Maximilian-Kolbe-Werk e.V.

"Ich hatte keinen Namen mehr"

Ein digitales Zeitzeugengespräch mit Anastasia Gulei

(Bericht von Pfr. Dr. Jens Dechow, Geschäftsführer des Jugend- und Bildungswerks im Evangelischen Kirchenkreis Münster)

Schüler/innen des Johann-Conrad-Schlaun Gymnasiums moderieren das digitale Zeitzeugengespräch mit Anastasia Gulei.
(Foto: Jens Dechow)

24.09.2021     "Ich hatte keinen Namen mehr. Ich war eine Nummer." Eindrücklich schilderte am Donnerstag, den 23. September 2021, in einem digitalen Zeitzeugengespräch Anastasia Gulei, Verfolgte des Nationalsozialismus aus der Ukraine, ihre Geschichte.

Moderiert von Schülerinnen und Schülern des Johann-Conrad-Schlaun Gymnasiums unter Leitung ihrer Lehrerin Kathrin Meier-Kolthoff, berichtete die Zeitzeugin von Zwangsarbeit, Fluchtversuchen, den Schrecken der Konzentrationslager und der dauerhaften Angst vor dem Sterben, das tausendfach um sie herum geschah.

Fast 700 Schülerinnen und Schüler aus 16 Schulen in Münster und dem Münsterland waren der Einladung des Evangelischen Kirchenkreises Münster und des Maximilian-Kolbe-Werkes gefolgt und hatten sich als Klassen und Jahrgangsstufen in das 90minütige Webinar eingeloggt.

"Krieg kommt in der Schule oft daher als vergangene Geschichte. Für mich ist es mein Gestern." Diese Unmittelbarkeit der damaligen Ereignisse wurde immer wieder eindrücklich erlebbar - etwa als Anastasia Gulei schilderte, wie sie während der Zwangsarbeit feststellen musste, dass die auf den Feldern zur Düngung ausgebrachte Asche die Asche ihrer getöteten Mitgefangenen war.

Spätestens als sie ihren Arm mit der tätowierten Häftlingsnummer 61369 in die Kamera hielt, war von dem räumlichen Abstand zwischen Deutschland und der Ukraine nichts mehr zu spüren. Dass die Lebensgeschichte von Frau Gulei den Schülerinnen und Schülern nahekam, ließen die Fragen aus dem Chat deutlich werden, die im zweiten Teil das Gespräch leiteten.

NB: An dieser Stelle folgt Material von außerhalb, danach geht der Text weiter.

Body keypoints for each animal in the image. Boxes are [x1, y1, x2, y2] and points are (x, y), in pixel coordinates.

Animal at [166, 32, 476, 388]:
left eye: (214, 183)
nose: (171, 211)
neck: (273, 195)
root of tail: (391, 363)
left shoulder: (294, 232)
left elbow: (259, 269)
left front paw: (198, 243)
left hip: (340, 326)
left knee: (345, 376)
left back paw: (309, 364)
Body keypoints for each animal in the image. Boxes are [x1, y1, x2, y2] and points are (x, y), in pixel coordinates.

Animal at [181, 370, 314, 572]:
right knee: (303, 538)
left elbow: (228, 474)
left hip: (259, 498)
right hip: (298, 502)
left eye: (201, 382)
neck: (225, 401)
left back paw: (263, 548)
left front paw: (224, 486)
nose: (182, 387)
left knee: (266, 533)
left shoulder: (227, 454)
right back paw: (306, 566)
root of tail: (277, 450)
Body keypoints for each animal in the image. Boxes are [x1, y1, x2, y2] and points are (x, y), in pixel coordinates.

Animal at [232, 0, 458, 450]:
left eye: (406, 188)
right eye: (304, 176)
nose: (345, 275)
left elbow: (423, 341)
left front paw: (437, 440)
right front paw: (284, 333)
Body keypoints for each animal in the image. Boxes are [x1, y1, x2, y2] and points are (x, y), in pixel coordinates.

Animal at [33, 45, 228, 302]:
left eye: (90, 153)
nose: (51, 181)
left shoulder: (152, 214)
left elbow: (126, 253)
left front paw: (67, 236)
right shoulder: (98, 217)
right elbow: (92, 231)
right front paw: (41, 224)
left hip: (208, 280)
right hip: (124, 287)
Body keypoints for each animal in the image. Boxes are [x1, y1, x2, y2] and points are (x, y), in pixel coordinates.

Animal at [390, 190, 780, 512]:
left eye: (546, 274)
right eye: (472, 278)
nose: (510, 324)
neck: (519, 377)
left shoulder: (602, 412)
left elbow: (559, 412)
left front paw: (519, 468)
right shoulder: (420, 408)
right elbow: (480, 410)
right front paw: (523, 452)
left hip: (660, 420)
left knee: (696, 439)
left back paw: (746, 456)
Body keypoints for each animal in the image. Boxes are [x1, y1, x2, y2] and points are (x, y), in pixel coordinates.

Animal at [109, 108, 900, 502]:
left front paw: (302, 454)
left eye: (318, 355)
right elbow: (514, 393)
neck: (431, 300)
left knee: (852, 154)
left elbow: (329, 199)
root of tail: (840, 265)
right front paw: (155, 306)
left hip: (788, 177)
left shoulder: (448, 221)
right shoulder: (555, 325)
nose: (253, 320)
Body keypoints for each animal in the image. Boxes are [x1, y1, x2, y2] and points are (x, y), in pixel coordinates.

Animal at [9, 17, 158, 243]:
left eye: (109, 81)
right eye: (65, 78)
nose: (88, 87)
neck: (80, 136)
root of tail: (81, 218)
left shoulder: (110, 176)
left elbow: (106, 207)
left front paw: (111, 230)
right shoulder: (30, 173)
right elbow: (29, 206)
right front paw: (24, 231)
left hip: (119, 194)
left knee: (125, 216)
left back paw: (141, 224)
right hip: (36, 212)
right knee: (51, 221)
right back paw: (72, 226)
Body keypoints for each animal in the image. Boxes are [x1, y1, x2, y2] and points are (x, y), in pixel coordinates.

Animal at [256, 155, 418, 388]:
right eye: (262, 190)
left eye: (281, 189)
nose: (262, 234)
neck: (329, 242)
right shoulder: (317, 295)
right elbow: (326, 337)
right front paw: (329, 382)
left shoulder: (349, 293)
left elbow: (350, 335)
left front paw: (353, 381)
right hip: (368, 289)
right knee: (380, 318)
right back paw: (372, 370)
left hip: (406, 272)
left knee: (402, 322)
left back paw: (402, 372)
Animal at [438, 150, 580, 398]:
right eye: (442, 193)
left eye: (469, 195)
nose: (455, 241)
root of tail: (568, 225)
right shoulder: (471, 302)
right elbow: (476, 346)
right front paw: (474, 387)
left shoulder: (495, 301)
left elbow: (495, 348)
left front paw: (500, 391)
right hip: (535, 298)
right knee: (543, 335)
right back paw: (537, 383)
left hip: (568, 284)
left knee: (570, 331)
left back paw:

Anastasia Gulei im Jahr 1948
Anastasia Gulei heute

Das Gespräch, das anlässlich des 80. Jahrestages des Überfalls auf die Sowjetunion im Rahmen des Friedenskulturmonats September organisiert worden war, soll nicht das letzte bleiben, betont Pfr. Dr. Jens Dechow vom Evangelischen Kirchenkreis Münster. "Wir haben durch das digitale Format auf sehr unkomplizierte Weise die Chance, jungen Menschen im Münsterland die Begegnung mit den wenigen noch lebenden Zeitzeugen zu ermöglichen."

Wie wichtig diese Begegnungen für beide Seiten sind, brachte Anastasia Gulei selbst zum Ausdruck: "Dass ich überlebt habe, hat einen Sinn darin, dass ich meine Geschichte an euch weitergeben kann. Was ich erlebt habe, ist die Vergangenheit. Ihr seid die Zukunft. Ihr dürft bald wählen, dürft selbst politische Verantwortung übernehmen. Tut alles dafür, dass so etwas nie wieder geschieht."

Schüler/innen des Johann-Conrad-Schlaun Gymnasiums Münster folgen dem Zeitzeugengespräch mit Anastasia Gulei.